▸ **INFORMATION**:
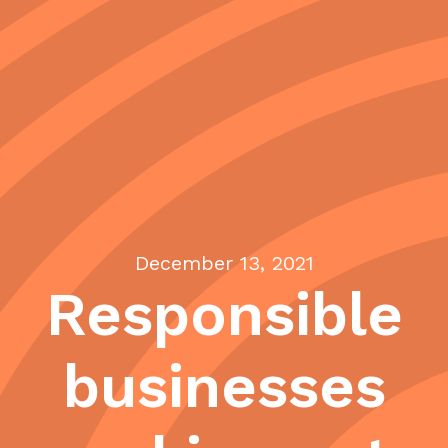
December 13, 2021
Responsible
businesses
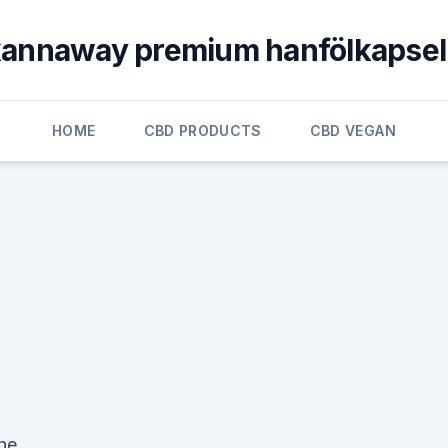
annaway premium hanfölkapse
HOME
CBD PRODUCTS
CBD VEGAN
the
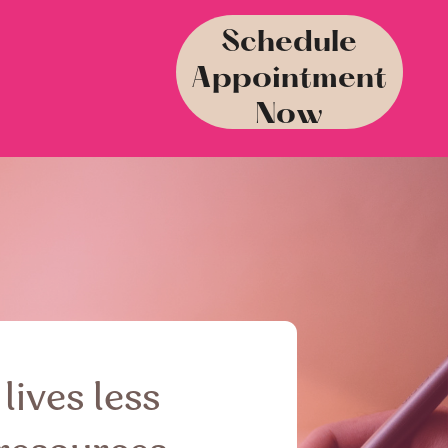
Schedule
Appointment
Now
lives less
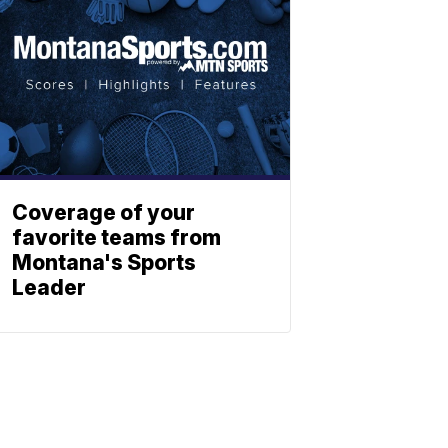
Coverage of your
favorite teams from
Montana's Sports
Leader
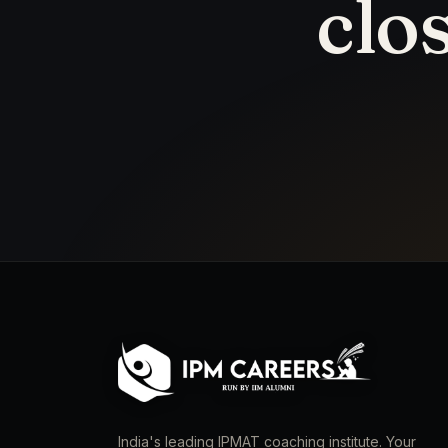
clo
India's leading IPMAT coaching institute. Your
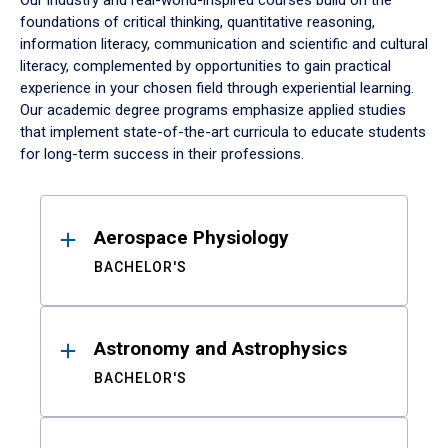
Our industry and real-world-inspired courses build on the
foundations of critical thinking, quantitative reasoning,
information literacy, communication and scientific and cultural
literacy, complemented by opportunities to gain practical
experience in your chosen field through experiential learning.
Our academic degree programs emphasize applied studies
that implement state-of-the-art curricula to educate students
for long-term success in their professions.
Results
Aerospace Physiology
BACHELOR'S
Astronomy and Astrophysics
BACHELOR'S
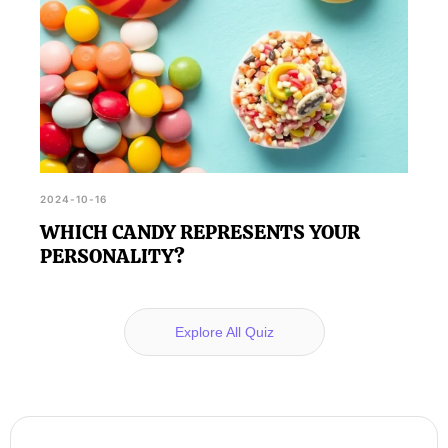
2024-10-16
WHICH CANDY REPRESENTS YOUR
PERSONALITY?
Explore All Quiz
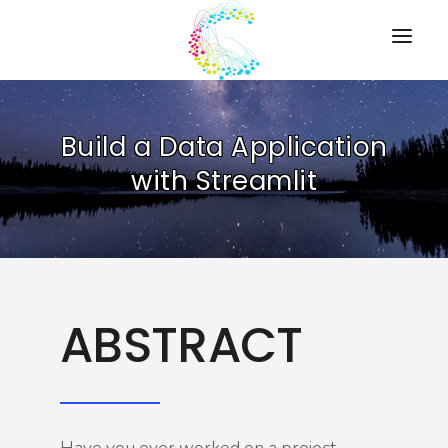
HOME
Build a Data Application
PRESENTATIONS
with Streamlit
RESOURCES
ABOUT
CONTACT US
ABSTRACT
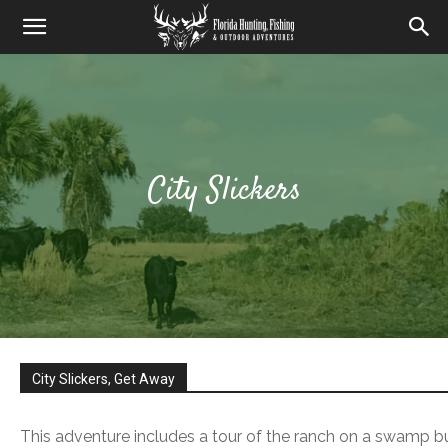
City Slickers
City Slickers, Get Away
This adventure includes a tour of the ranch on a swamp bu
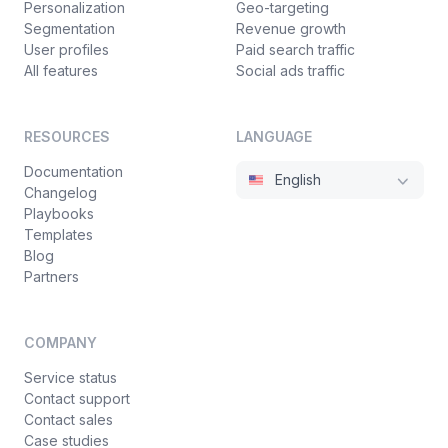
Personalization
Geo-targeting
Segmentation
Revenue growth
User profiles
Paid search traffic
All features
Social ads traffic
RESOURCES
LANGUAGE
Documentation
English
Changelog
Playbooks
Templates
Blog
Partners
COMPANY
Service status
Contact support
Contact sales
Case studies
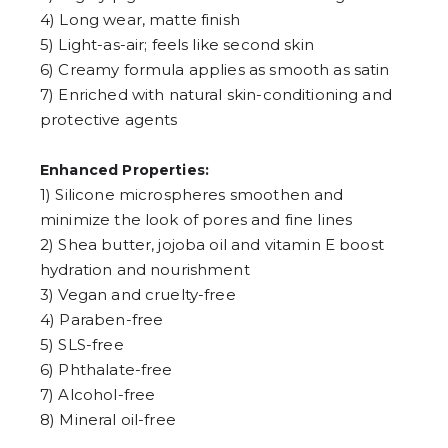
4
5
4) Long wear, matte finish
6
5) Light-as-air; feels like second skin
7
6) Creamy formula applies as smooth as satin
8
9
7) Enriched with natural skin-conditioning and
protective agents
Enhanced Properties:
1) Silicone microspheres smoothen and
minimize the look of pores and fine lines
2) Shea butter, jojoba oil and vitamin E boost
hydration and nourishment
3) Vegan and cruelty-free
4) Paraben-free
5) SLS-free
6) Phthalate-free
7) Alcohol-free
8) Mineral oil-free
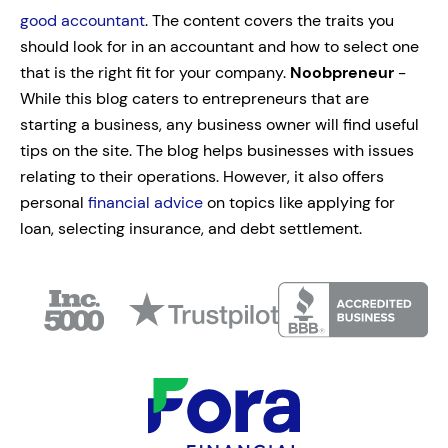
good accountant
. The content covers the traits you
should look for in an accountant and how to select one
that is the right fit for your company.
Noobpreneur
-
While this blog caters to entrepreneurs that are
starting a business, any business owner will find useful
tips on the site. The blog helps businesses with issues
relating to their operations. However, it also offers
personal
financial advice
on topics like applying for
loan, selecting insurance, and debt settlement.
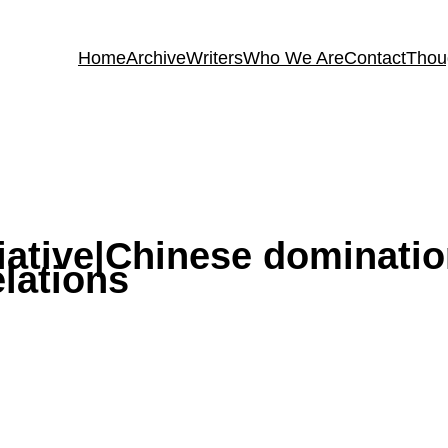
Home
Archive
Writers
Who We Are
Contact
Thou
tiative|Chinese dominati
lations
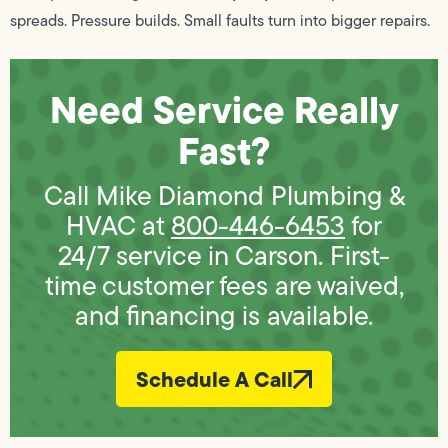
spreads. Pressure builds. Small faults turn into bigger repairs.
Need Service Really
Fast?
Call Mike Diamond Plumbing &
HVAC at
800-446-6453
for
24/7 service in Carson. First-
time customer fees are waived,
and financing is available.
Schedule A Call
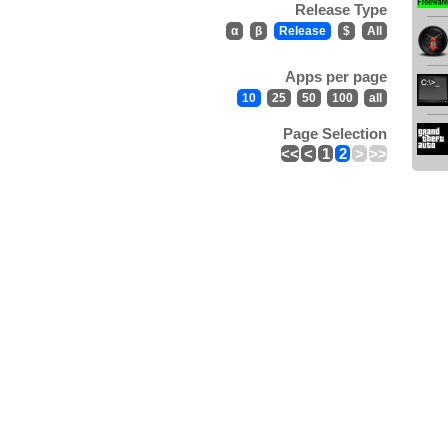
Release Type
α
β
Release
$
All
Apps per page
10
25
50
100
all
Page Selection
<<
<
1
2
>
>>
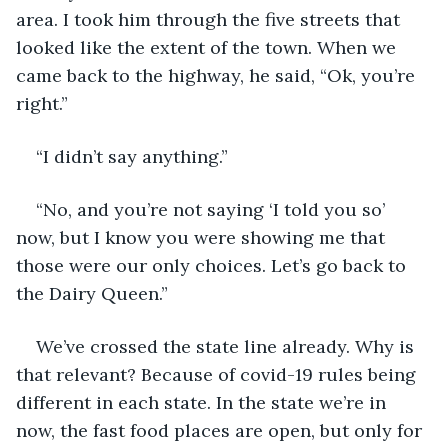
area. I took him through the five streets that 
looked like the extent of the town. When we 
came back to the highway, he said, “Ok, you’re 
right.”
“I didn’t say anything.”
“No, and you’re not saying ‘I told you so’ 
now, but I know you were showing me that 
those were our only choices. Let’s go back to 
the Dairy Queen.”
We’ve crossed the state line already. Why is 
that relevant? Because of covid-19 rules being 
different in each state. In the state we’re in 
now, the fast food places are open, but only for 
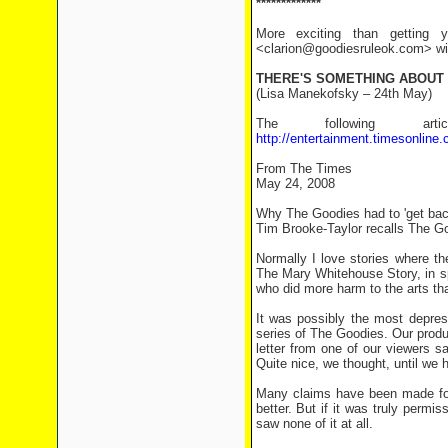
*************
More exciting than getting y
<clarion@goodiesruleok.com> with
THERE'S SOMETHING ABOUT
(Lisa Manekofsky – 24th May)
The following a
http://entertainment.timesonline
From The Times
May 24, 2008
Why The Goodies had to 'get bac
Tim Brooke-Taylor recalls The Goo
Normally I love stories where th
The Mary Whitehouse Story, in spi
who did more harm to the arts tha
It was possibly the most depres
series of The Goodies. Our prod
letter from one of our viewers 
Quite nice, we thought, until we 
Many claims have been made for 
better. But if it was truly permi
saw none of it at all.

▸ **DESCRIPTION OF THE TASK**: Everything from the line containing "now, but I know you were showing me that" through the line containing "different in each" in the material above should be retyped exactly, both ends included, and nothing more.

▸ **ANSWER**:
now, but I know you were showing me that 
those were our only choices. Let’s go back to 
the Dairy Queen.”
We’ve crossed the state line already. Why is 
that relevant? Because of covid-19 rules being 
different in each state. In the state we’re in 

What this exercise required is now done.